Details

Autor(en) / Beteiligte

• Jang, Sehwan
• Javadov, Sabzali

Titel

Abstract 412: The Role of ETC Complexes I and II in the Respirasome Assembly in Heart Mitochondria

Ist Teil von

• Circulation research, 2018-08, Vol.123 (Suppl_1)

Erscheinungsjahr

2018

Quelle

Alma/SFX Local Collection

Beschreibungen/Notizen

• Abstract only Mitochondrial electron transport chain (ETC) plays an important role in ATP synthesis and its dysfunction is associated with human diseases. Recent cryo-electron microscopy studies revealed that individual ETC complexes are assembled into supercomplexes (SCs). Structural organization and physiological role as well as mechanisms of assembling and maintenance of the SCs are yet not completely understood.

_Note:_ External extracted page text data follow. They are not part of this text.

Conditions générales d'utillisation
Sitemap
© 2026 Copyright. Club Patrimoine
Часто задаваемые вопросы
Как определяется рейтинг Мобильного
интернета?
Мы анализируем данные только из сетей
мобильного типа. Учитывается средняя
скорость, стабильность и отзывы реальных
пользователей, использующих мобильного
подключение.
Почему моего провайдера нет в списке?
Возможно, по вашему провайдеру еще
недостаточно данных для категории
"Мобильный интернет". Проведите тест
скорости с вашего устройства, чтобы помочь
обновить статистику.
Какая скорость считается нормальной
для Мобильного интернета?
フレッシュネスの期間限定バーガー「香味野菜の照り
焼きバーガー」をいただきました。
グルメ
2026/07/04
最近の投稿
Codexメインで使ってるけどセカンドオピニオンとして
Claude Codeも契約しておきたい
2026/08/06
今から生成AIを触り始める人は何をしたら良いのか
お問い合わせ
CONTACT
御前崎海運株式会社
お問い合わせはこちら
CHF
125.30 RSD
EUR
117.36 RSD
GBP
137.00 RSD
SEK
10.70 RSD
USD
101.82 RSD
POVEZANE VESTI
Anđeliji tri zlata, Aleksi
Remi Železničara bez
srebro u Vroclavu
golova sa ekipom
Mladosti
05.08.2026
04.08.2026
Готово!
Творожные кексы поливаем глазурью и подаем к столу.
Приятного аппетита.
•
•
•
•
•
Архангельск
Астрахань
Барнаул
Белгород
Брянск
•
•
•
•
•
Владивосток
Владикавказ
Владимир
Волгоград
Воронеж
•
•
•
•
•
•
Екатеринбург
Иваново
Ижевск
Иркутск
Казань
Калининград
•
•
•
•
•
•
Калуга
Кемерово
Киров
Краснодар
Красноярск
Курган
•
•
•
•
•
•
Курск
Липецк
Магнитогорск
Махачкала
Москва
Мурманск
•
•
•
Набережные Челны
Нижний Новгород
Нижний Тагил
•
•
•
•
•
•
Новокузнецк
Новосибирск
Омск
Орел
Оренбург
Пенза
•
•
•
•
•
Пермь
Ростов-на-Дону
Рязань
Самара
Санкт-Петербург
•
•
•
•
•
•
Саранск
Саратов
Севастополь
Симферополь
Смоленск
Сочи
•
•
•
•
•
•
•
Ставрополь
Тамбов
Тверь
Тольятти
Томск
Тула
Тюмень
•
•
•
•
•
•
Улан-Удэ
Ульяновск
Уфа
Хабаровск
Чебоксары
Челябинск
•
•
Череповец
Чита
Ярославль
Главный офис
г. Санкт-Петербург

ETC complexes contribute unequally to structural organization of SCs, particularly the respirasome, the main SC which contains complexes I, III, and IV in various stoichiometries. However, many questions related to structural organization of the respirasome, particularly, a possible role of complexes I and II in respirasome formation remain unclear. Here, we focus on the role of complexes I and II in structural organization of SCs using both genetic and chemical inhibition of complex I and complex II in H9c2 cardiac myoblast cells and isolated cardiac mitochondria. Respiratory SCs were analyzed by blue native polyacrylamide gel electrophoresis. Pharmacological inhibition of complex I by rotenone and complex II by malonate stimulated dissociation of respirasome. Rotenone inhibited whereas malonate had no effect on calcium-induced mitochondrial swelling, a marker of permeability transition. On the other hand, the rate of mitochondrial ROS production was remarkably (>5 fold) stimulated by rotenone but not by malonate. Knockdown of the complex I subunit NDUFA11, which according to cryo-electron microscopy studies interacts with complex III in respirasome formation, stimulated dissociation of respirasome and reduced the activity of complexes I, III, and IV but not complex II. Downregulation of the SDHC subunit of complex II had no effect on the respirasome assembly but reduced the activity of complexes II and IV. In addition, knockdown of NDUFA11 or SDHC significantly reduced ATP levels in the cells. Overall, these studies for the first time provide biochemical evidence that NDUFA11 subunit of complex I is important for structural integrity of respirasome whereas complex II is less likely contribute to the integrity of respirasome.